Thanks Rodrigo, that’s a great point. I do control for several features that may be affecting corruption independently from competition, to get closer to causality, but I agree that it’s unlikely that we will ever be able to catch everything. The point about measuring corruption is also interesting. The current measure that I used is either binary, whether a specific firm did or did not make informal payments in a specific year; or the actual sum of payment/s that were made as a percentage of the firm’s sales, where that data was available. I certainly agree that our interpretation of corruption should be sensitive to the measure used – a lot of firms making small frequent payments to public officials is a different social phenomenon than a few firms making large payments. I don’t have a good intuition which is worse, but I imagine that you would agree that both are significant manifestations of corruption
Dear Haggai Porat,
A nice piece which opened a discussion in general and it may lead to more rigorous inquiry in in research circles. I want to add one more point based on the experience in the Indian ‘open’ markets. India embraced globalization post WTO and opened its markets. One of the sectors I would like to talk about is telecom. India is one of the countries where data revolution is happening (you will realise this if you check the sale of mobile phones and internet connections).

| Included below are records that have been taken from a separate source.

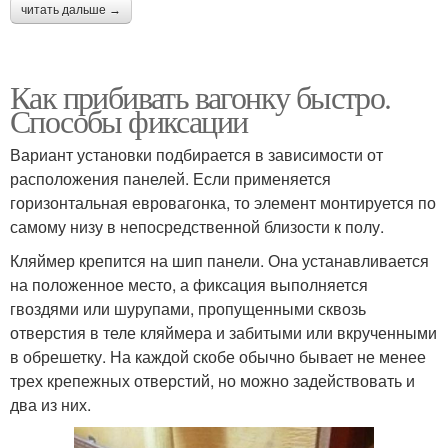
читать дальше →
Как прибивать вагонку быстро.
Способы фиксации
Вариант установки подбирается в зависимости от
расположения панелей. Если применяется
горизонтальная евровагонка, то элемент монтируется по
самому низу в непосредственной близости к полу.
Кляймер крепится на шип панели. Она устанавливается
на положенное место, а фиксация выполняется
гвоздями или шурупами, пропущенными сквозь
отверстия в теле кляймера и забитыми или вкрученными
в обрешетку. На каждой скобе обычно бывает не менее
трех крепежных отверстий, но можно задействовать и
два из них.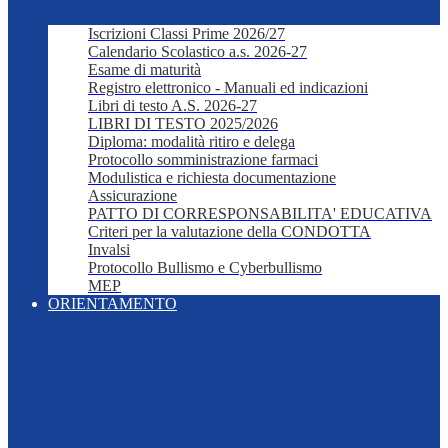
Iscrizioni Classi Prime 2026/27
Calendario Scolastico a.s. 2026-27
Esame di maturità
Registro elettronico - Manuali ed indicazioni
Libri di testo A.S. 2026-27
LIBRI DI TESTO 2025/2026
Diploma: modalità ritiro e delega
Protocollo somministrazione farmaci
Modulistica e richiesta documentazione
Assicurazione
PATTO DI CORRESPONSABILITA' EDUCATIVA
Criteri per la valutazione della CONDOTTA
Invalsi
Protocollo Bullismo e Cyberbullismo
MEP
ORIENTAMENTO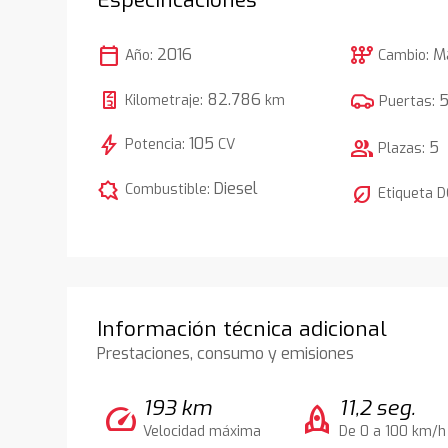
calendar_today
auto_transmission
2016
M
Año:
Cambio:
82.786
Kilometraje:
km
Puertas:
bolt
105
Potencia:
CV
group
5
Plazas:
comic_bubble
Diesel
Combustible:
nest_eco_leaf
Etiqueta 
Información técnica adicional
Prestaciones, consumo y emisiones
193 km
11,2 seg.
speed
rocket
Velocidad máxima
De 0 a 100 km/h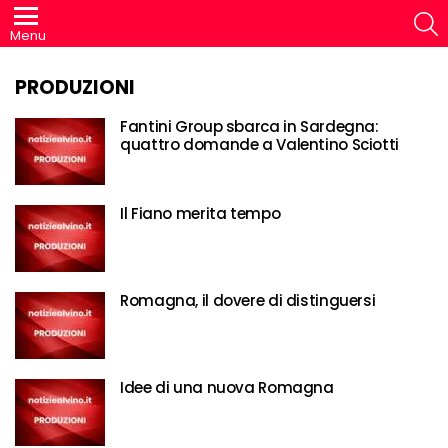
S
Menu
PRODUZIONI
Fantini Group sbarca in Sardegna:
quattro domande a Valentino Sciotti
Il Fiano merita tempo
Romagna, il dovere di distinguersi
Idee di una nuova Romagna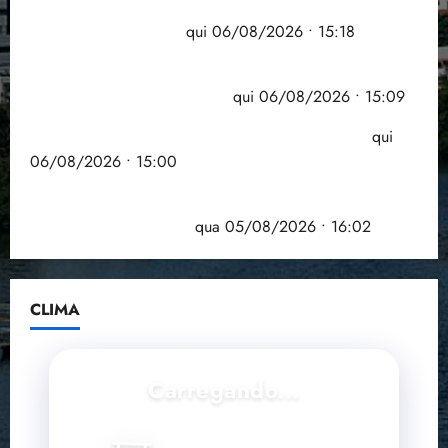
Flipelô começa em Salvador com música, poesia e
grande participação
qui 06/08/2026 • 15:18
Pesquisa mostra que 29,5% da renda é
comprometida com dívidas
qui 06/08/2026 • 15:09
Entenda o que muda com a nova Lei do Frete
qui
06/08/2026 • 15:00
Estudo sobre hepatites virais traça panorama da
doença em onze anos
qua 05/08/2026 • 16:02
CLIMA
Carregando...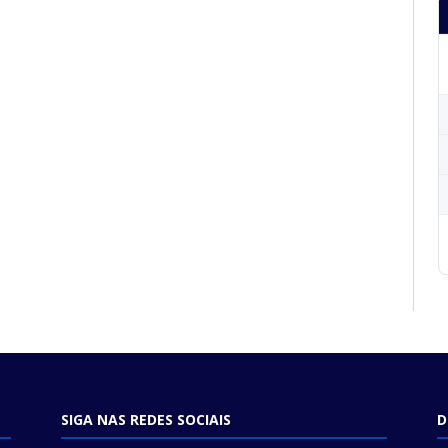
SIGA NAS REDES SOCIAIS
D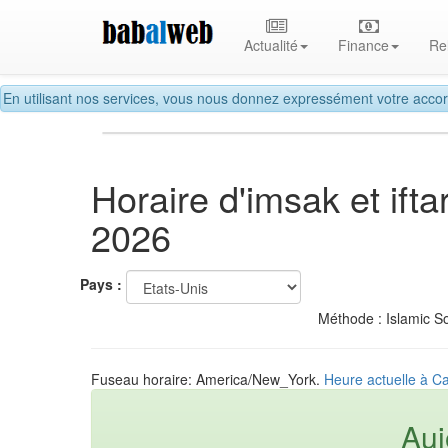
Actualité
Finance
Re
En utilisant nos services, vous nous donnez expressément votre accor
Horaire d'imsak et if
2026
Pays :
Méthode : Islamic So
Fuseau horaire: America/New_York.
Heure actuelle à C
Auj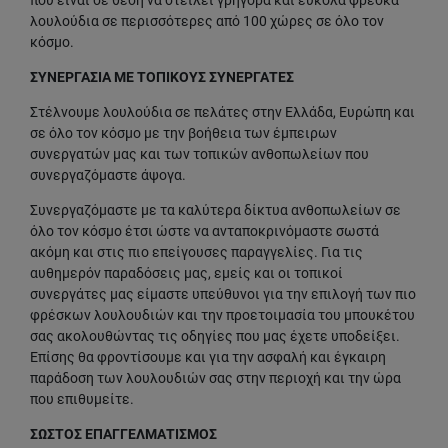
που είναι σε θέση να στείλει γρήγορα και εύκολα φρέσκα
λουλούδια σε περισσότερες από 100 χώρες σε όλο τον
κόσμο.
ΣΥΝΕΡΓΑΣΙΑ ΜΕ ΤΟΠΙΚΟΥΣ ΣΥΝΕΡΓΑΤΕΣ
Στέλνουμε λουλούδια σε πελάτες στην Ελλάδα, Ευρώπη και
σε όλο τον κόσμο με την βοήθεια των έμπειρων
συνεργατών μας και των τοπικών ανθοπωλείων που
συνεργαζόμαστε άψογα.
Συνεργαζόμαστε με τα καλύτερα δίκτυα ανθοπωλείων σε
όλο τον κόσμο έτσι ώστε να ανταποκρινόμαστε σωστά
ακόμη και στις πιο επείγουσες παραγγελίες. Για τις
αυθημερόν παραδόσεις μας, εμείς και οι τοπικοί
συνεργάτες μας είμαστε υπεύθυνοι για την επιλογή των πιο
φρέσκων λουλουδιών και την προετοιμασία του μπουκέτου
σας ακολουθώντας τις οδηγίες που μας έχετε υποδείξει.
Επίσης θα φροντίσουμε και για την ασφαλή και έγκαιρη
παράδοση των λουλουδιών σας στην περιοχή και την ώρα
που επιθυμείτε.
ΣΩΣΤΟΣ ΕΠΑΓΓΕΛΜΑΤΙΣΜΟΣ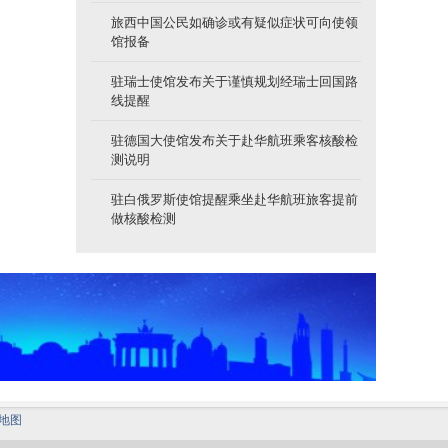
旅西中国公民如确诊或有疑似症状可向使领
馆报备
驻瑞士使馆发布关于谨慎规划经瑞士回国路
线提醒
驻德国大使馆发布关于赴华航班乘客核酸检
测说明
驻白俄罗斯使馆提醒乘坐赴华航班旅客提前
做核酸检测
地图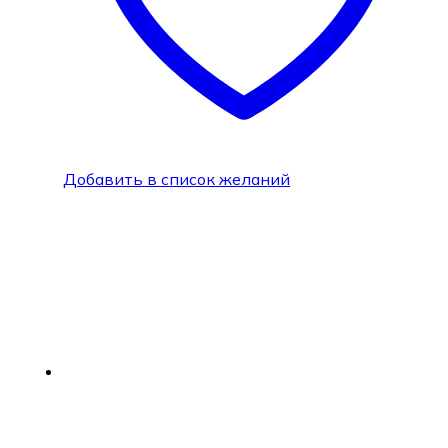
Добавить в список желаний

That said, the mobile service players (who are four or five) seem to have systematically made a cartel in the guise of market competition (which I feel is doubtful). Apart from other types of corruption, this cartelisation is another method to reap windfall profits. This can also be looked into in due course of time. Good Luck. Am a journalist and a PhD candidate in corruption based in Bengaluru, India
Haggai – this is excellent original work! Finding different statistical significance’s between market competition and the kind of corruption is very insightful. Building on the limitations you’ve stated with the World Enterprise Survey, I am wondering if you have any similar concerns with the methodology of the Investment Climate data itself. Are there any incentives for businesses to over or under report these measures? Also wondering about how the survey respondents are selected? The other thought is the relevance to developing countries where the economies are still largely informal, and perhaps face different categories of payments.